Template deduction with templated class and const-qualification in smart pointers

Question

Let's say I've got a templated class, and a function that accepts it in a shared pointer to const, using its template parameter as part of its signature:

template <class T>
class SomeClass {};

// Doesn't need to modify the SomeClass object.
template <class T>
T DoSomething(std::shared_ptr<const SomeClass<T>>);

In this case I can call DoSomething using a shared pointer to non-cost SomeClass by explicitly specifying the template parameter:

DoSomething<int>(std::make_shared<SomeClass<int>>());

But this doesn't work without being explicit, because type deduction fails.

How can I make the function callable with type deduction in this case?

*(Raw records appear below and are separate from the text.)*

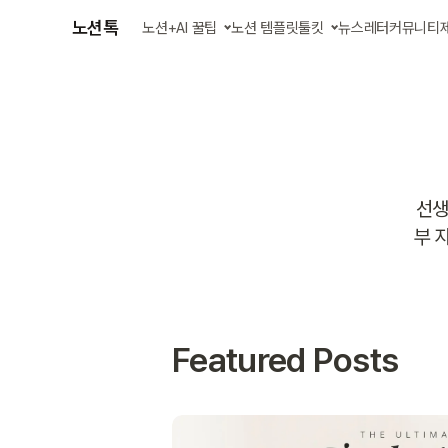
노션톡
노션+AI 꿀팁
노션 템플릿
툴킷
뉴스레터
커뮤니티
글 모아 보기
AI 에이전트 스킬
강의 영상 보기
업무 자동화 앱
선생
부 
Featured Posts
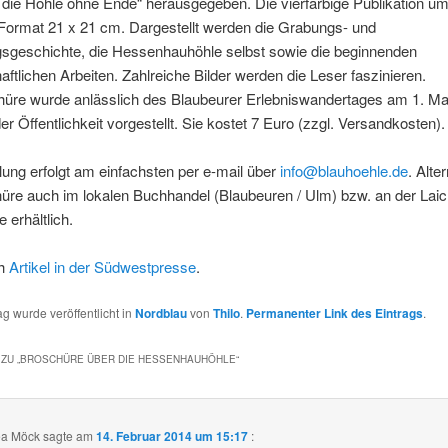
 die Höhle ohne Ende“ herausgegeben. Die vierfarbige Publikation um
 Format 21 x 21 cm. Dargestellt werden die Grabungs- und
sgeschichte, die Hessenhauhöhle selbst sowie die beginnenden
ftlichen Arbeiten. Zahlreiche Bilder werden die Leser faszinieren.
hüre wurde anlässlich des Blaubeurer Erlebniswandertages am 1. Ma
er Öffentlichkeit vorgestellt. Sie kostet 7 Euro (zzgl. Versandkosten).
lung erfolgt am einfachsten per e-mail über
info@blauhoehle.de
. Alter
üre auch im lokalen Buchhandel (Blaubeuren / Ulm) bzw. an der Laic
 erhältlich.
ch
Artikel in der Südwestpresse
.
ag wurde veröffentlicht in
Nordblau
von
Thilo
.
Permanenter Link des Eintrags
.
ZU „
BROSCHÜRE ÜBER DIE HESSENHAUHÖHLE
“
ea Möck
sagte am
14. Februar 2014 um 15:17
:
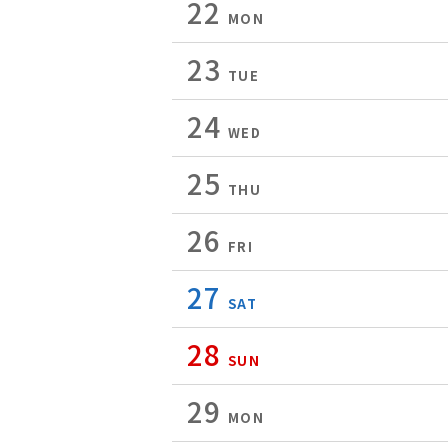
22
MON
23
TUE
24
WED
25
THU
26
FRI
27
SAT
28
SUN
29
MON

Obviously I could write another overload that accepted a shared pointer to non-const, but it's a drag to need to define every function of this type twice.

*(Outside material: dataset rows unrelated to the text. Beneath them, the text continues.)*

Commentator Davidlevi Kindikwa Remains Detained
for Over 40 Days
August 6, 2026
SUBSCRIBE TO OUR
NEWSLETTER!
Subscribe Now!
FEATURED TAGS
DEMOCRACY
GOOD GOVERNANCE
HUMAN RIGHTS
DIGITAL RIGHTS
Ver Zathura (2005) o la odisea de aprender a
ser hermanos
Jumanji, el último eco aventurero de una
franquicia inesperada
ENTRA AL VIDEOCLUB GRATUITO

Ideally this would fail for inputs that aren't correct (shared pointers to other things, or non-shared pointers) at overload resolution time.

Answer 1

One possibility is to use a helper to check for the right type while letting DoSomething accept any T (and fail to compile for the wrong T):

#include <iostream>
#include <type_traits>
#include <iomanip>
#include <memory>
#include <type_traits>


template <typename T>
struct Foo{};

template <typename T>
struct is_right_type : std::false_type {};

template <typename X>
struct is_right_type<std::shared_ptr<const Foo<X>>> : std::true_type {};

template <class T>
auto DoSomething(T t){
    static_assert(is_right_type<T>::value);
    return 42;
}


int main()
{        
    //DoSomething(42);  // ERROR
    std::shared_ptr<const Foo<int>> x;
    std::shared_ptr<Foo<int>> y;
    DoSomething(x); // OK
    DoSomething(y); // ERROR
}

You'll might need to do something extra to get the return type correctly deduced.